AI glossary updated to demystify AGI, LLMs, agents and the hardware crunch

Updated AI glossary breaks down contested AGI definitions, LLMs, AI agents, training techniques and a mounting hardware crunch in plain, practical language.

The latest AI glossary release aims to simplify a rapidly evolving vocabulary that has become essential for companies and policymakers. The glossary defines contested concepts such as AGI while clarifying how large language models, tokens and AI agents function in everyday applications. It is positioned as a living reference to help non-specialists and professionals navigate terms now common in investment memos, product roadmaps and regulatory debates.

Experts remain divided on what AGI means

Definitions of artificial general intelligence vary widely across labs and researchers, and the glossary reflects that lack of consensus. Some descriptions frame AGI as systems that outperform humans at economically valuable work, while others measure capability across a broad range of cognitive tasks. That ambiguity matters because how AGI is defined shapes research priorities, safety planning and public expectations.

AI agents moving from assistants to autonomous workflows

The glossary highlights a shift from simple chatbots to AI agents that can execute multi-step tasks without constant human input. These agents can coordinate APIs, manage schedules, file reports and, in specialized cases, write and test code autonomously. Developers and enterprises are racing to standardize interfaces and guardrails so agents deliver predictable results while respecting security and privacy constraints.
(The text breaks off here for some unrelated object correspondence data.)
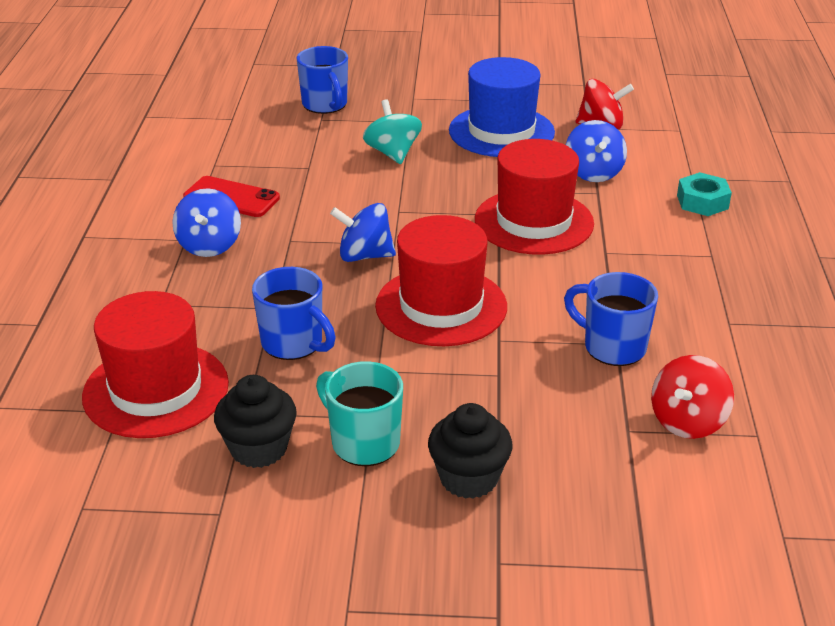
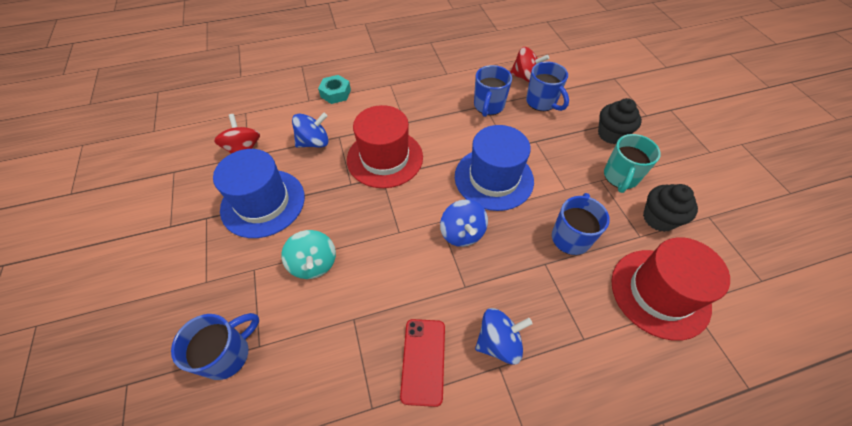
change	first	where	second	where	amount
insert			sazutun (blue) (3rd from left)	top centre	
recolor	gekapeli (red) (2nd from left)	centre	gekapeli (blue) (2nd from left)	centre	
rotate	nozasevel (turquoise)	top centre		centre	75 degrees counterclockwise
Large language models, tokens and memory caching explained

Large language models, or LLMs, are the statistical engines powering many assistants and coding tools, and the glossary describes how they learn patterns from vast corpora. It also explains tokens—the discrete text units LLMs process—and why token usage directly affects latency and cost for enterprises deploying these models.

The entry on memory caching clarifies an important efficiency tool: techniques like KV caching reduce repeated computation during inference and accelerate responses. Cached computations can dramatically increase token throughput, making models more responsive and less expensive to operate at scale.

How training, fine-tuning and transfer learning are applied

Training remains the foundational process by which models learn from data, but the glossary stresses that costs rise with dataset size and compute needs. Fine-tuning and transfer learning are presented as pragmatic shortcuts: teams start from a pretrained model and adapt it with domain-specific data to boost utility. That approach is common among startups that want high accuracy for niche tasks without redoing expensive base training.

Hallucinations persist and drive demand for specialization

The glossary treats hallucinations—when models generate incorrect or fabricated content—as a central operational risk. Hallucinations can undermine trust in customer support, legal summaries and medical triage, prompting companies to invest in verification layers and domain-focused models. As a result, many teams prefer verticalized systems that reduce knowledge gaps and narrow the scope for dangerous errors.

Hardware constraints are reshaping AI strategy

Compute, parallelization and memory limitations are no longer background technicalities; they are decisive strategic factors for projects and vendors. Training and serving modern models require GPUs, TPUs and other accelerators that are optimized for parallel workloads, and research into better parallelization remains an active field.

The glossary also calls out a phenomenon nicknamed “RAMageddon,” where high demand for memory chips has tightened supply across consumer and enterprise markets. The squeeze on RAM raises costs and can delay product launches, forcing organizations to rethink model size, caching strategies and on-premises versus cloud deployments.

The glossary serves as more than a list of definitions: it maps the trade-offs and tensions shaping AI deployment today. By connecting terminology to concrete technical and business implications, the resource aims to reduce confusion and help readers assess both opportunities and risks as the field continues to evolve.